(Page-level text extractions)
----------------
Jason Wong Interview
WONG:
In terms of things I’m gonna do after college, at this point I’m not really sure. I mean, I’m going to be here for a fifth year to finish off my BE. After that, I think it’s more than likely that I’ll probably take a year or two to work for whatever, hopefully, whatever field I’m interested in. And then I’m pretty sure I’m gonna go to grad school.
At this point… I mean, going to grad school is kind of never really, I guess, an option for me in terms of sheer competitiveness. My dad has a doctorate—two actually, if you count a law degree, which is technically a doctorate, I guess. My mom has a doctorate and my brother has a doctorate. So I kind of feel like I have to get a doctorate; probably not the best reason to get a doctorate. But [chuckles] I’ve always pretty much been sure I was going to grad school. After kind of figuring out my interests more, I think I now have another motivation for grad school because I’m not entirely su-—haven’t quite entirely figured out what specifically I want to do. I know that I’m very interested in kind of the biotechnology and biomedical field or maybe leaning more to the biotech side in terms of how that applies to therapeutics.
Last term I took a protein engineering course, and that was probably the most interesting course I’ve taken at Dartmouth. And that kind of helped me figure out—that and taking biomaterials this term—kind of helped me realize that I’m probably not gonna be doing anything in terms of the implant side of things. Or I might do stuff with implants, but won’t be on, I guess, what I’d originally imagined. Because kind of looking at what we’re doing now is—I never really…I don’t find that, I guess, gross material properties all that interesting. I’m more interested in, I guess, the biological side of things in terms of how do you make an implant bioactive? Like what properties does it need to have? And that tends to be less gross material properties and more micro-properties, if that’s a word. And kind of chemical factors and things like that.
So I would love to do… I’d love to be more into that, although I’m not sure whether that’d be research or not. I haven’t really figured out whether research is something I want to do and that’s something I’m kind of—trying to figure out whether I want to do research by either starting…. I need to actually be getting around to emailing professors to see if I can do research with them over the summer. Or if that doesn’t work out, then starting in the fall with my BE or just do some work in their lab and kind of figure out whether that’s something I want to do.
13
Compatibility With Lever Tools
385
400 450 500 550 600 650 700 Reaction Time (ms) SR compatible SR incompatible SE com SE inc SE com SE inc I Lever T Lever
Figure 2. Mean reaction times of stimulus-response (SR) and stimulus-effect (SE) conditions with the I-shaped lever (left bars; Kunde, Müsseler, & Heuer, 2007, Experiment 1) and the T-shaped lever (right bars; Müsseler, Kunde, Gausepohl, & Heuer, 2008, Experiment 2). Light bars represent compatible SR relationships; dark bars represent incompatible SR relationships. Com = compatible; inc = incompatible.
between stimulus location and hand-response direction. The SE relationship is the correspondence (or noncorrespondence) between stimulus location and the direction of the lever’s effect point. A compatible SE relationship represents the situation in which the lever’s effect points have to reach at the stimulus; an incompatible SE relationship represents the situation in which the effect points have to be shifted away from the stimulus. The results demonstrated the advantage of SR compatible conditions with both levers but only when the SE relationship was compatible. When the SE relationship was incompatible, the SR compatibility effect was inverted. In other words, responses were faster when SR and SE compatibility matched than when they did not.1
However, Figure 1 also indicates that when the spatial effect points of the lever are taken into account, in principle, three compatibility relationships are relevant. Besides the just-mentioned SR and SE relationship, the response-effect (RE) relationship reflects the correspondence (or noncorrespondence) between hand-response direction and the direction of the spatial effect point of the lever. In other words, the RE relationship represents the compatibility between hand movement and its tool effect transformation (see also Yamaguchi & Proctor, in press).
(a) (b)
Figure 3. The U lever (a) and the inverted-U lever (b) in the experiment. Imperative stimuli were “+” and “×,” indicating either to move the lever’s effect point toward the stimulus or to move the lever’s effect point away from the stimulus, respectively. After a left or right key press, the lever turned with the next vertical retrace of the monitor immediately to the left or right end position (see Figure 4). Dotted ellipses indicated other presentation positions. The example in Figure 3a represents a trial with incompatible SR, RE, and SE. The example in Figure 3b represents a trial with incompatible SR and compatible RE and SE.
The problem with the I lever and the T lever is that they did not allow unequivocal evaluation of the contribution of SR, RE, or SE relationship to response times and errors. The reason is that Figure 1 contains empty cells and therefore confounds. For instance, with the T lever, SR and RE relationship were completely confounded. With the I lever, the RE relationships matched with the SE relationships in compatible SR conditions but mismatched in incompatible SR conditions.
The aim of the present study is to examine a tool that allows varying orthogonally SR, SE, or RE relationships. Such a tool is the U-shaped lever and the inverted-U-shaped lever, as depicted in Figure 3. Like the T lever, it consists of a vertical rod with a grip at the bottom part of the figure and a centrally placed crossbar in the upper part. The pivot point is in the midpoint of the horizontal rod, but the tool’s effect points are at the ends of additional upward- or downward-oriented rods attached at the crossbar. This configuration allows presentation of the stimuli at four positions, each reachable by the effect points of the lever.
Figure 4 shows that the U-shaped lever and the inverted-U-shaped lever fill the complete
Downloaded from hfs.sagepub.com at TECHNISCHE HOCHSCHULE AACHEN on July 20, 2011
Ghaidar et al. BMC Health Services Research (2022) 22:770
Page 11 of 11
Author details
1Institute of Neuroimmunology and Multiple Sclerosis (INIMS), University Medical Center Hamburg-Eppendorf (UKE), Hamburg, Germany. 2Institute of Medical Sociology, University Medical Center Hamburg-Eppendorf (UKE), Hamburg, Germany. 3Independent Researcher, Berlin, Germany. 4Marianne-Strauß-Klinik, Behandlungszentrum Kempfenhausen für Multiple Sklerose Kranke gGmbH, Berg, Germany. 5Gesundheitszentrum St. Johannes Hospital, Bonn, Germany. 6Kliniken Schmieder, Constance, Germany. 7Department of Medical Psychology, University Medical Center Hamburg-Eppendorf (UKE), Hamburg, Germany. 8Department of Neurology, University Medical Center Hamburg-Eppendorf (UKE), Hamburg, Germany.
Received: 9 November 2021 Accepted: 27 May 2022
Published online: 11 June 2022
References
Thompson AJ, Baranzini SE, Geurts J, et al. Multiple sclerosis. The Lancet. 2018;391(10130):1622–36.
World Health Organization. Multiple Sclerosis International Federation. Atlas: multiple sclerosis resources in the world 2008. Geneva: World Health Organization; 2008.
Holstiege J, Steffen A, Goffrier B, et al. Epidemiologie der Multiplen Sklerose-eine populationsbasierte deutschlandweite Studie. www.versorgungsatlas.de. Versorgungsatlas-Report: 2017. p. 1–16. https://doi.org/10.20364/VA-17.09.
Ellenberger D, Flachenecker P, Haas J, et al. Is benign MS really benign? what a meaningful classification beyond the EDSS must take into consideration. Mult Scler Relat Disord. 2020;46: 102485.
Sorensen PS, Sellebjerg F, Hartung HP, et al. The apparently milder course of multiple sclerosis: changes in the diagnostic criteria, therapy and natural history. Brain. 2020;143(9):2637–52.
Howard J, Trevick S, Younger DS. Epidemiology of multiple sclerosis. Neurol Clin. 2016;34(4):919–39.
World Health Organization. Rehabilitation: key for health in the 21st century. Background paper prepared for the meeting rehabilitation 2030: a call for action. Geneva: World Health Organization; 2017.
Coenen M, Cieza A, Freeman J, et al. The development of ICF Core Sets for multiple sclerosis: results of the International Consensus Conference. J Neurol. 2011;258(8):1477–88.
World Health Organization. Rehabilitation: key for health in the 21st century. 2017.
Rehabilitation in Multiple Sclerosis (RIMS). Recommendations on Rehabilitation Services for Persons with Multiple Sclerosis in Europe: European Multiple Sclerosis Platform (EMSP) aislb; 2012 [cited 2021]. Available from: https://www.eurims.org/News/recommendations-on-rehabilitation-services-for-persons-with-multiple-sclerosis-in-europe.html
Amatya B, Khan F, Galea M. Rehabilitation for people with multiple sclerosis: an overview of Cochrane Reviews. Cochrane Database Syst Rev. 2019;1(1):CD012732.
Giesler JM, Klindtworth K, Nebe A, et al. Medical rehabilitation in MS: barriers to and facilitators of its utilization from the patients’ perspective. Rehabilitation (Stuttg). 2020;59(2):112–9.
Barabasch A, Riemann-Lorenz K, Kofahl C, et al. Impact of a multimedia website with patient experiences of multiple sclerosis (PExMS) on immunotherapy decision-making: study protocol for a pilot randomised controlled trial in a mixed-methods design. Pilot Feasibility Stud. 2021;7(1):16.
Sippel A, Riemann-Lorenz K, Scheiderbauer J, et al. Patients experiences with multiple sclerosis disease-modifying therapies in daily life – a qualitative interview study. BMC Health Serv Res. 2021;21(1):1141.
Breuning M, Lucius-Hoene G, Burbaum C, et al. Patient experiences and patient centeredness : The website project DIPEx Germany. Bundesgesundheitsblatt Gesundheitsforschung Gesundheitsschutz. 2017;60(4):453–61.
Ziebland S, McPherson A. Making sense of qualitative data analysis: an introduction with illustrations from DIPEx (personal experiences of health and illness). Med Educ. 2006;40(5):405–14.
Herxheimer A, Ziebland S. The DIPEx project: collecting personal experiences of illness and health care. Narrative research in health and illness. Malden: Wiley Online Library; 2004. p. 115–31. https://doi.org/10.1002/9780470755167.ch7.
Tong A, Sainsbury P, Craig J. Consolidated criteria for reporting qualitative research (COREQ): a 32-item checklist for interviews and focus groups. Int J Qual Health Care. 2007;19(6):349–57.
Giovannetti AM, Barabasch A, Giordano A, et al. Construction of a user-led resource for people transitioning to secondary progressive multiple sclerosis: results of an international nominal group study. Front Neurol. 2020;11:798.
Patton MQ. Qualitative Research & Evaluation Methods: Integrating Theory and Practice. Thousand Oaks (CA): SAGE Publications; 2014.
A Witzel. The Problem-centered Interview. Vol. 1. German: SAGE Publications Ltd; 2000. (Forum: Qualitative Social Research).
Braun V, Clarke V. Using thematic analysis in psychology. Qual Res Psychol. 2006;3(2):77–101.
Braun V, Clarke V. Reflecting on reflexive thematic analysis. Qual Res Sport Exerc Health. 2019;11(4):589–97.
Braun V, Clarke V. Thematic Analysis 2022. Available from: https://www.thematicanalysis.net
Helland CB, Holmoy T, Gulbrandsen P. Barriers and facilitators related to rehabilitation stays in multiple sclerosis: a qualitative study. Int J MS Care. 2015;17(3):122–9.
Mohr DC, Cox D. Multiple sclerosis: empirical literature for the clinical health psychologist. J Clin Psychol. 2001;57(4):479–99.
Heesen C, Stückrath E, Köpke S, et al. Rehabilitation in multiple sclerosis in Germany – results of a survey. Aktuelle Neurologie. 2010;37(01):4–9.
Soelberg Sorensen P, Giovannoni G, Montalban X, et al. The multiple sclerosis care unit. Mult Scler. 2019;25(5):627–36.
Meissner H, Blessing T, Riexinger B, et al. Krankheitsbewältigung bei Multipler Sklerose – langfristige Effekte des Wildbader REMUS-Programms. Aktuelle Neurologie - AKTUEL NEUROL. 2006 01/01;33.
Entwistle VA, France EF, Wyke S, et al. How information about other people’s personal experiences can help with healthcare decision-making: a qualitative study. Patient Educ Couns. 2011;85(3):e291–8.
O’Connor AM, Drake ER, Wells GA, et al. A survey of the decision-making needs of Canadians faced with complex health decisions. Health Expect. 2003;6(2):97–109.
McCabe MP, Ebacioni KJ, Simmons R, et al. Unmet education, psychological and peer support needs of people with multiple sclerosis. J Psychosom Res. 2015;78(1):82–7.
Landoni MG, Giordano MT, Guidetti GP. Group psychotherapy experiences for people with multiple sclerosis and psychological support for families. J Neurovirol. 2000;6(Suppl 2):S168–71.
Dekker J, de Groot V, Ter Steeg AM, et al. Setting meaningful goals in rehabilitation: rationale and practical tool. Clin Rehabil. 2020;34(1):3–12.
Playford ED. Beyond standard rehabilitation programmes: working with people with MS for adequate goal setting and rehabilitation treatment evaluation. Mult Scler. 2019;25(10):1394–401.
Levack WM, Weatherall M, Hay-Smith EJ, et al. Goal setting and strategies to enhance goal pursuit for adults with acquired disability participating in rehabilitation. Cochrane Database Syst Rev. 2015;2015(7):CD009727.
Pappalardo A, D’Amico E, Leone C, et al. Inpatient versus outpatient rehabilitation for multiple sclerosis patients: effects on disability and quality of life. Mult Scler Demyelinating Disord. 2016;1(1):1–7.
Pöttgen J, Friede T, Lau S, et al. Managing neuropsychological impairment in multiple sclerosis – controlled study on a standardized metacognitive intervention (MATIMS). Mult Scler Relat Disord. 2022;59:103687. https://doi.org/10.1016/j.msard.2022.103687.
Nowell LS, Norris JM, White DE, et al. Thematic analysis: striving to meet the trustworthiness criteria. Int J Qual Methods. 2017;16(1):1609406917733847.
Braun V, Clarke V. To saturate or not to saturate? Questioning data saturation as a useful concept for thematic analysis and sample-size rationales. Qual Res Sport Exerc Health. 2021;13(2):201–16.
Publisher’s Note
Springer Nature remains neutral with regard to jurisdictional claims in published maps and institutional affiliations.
----------------
### What is being asked:
What you give back must be the stretch above, starting at the line with "However, Figure 1" and ending at the line with "Figure 3. The", copied exactly.

### Response below:
However, Figure 1 also indicates that when the spatial effect points of the lever are taken into account, in principle, three compatibility relationships are relevant. Besides the just-mentioned SR and SE relationship, the response-effect (RE) relationship reflects the correspondence (or noncorrespondence) between hand-response direction and the direction of the spatial effect point of the lever. In other words, the RE relationship represents the compatibility between hand movement and its tool effect transformation (see also Yamaguchi & Proctor, in press).
(a) (b)
Figure 3. The U lever (a) and the inverted-U lever (b) in the experiment. Imperative stimuli were “+” and “×,” indicating either to move the lever’s effect point toward the stimulus or to move the lever’s effect point away from the stimulus, respectively. After a left or right key press, the lever turned with the next vertical retrace of the monitor immediately to the left or right end position (see Figure 4). Dotted ellipses indicated other presentation positions. The example in Figure 3a represents a trial with incompatible SR, RE, and SE. The example in Figure 3b represents a trial with incompatible SR and compatible RE and SE.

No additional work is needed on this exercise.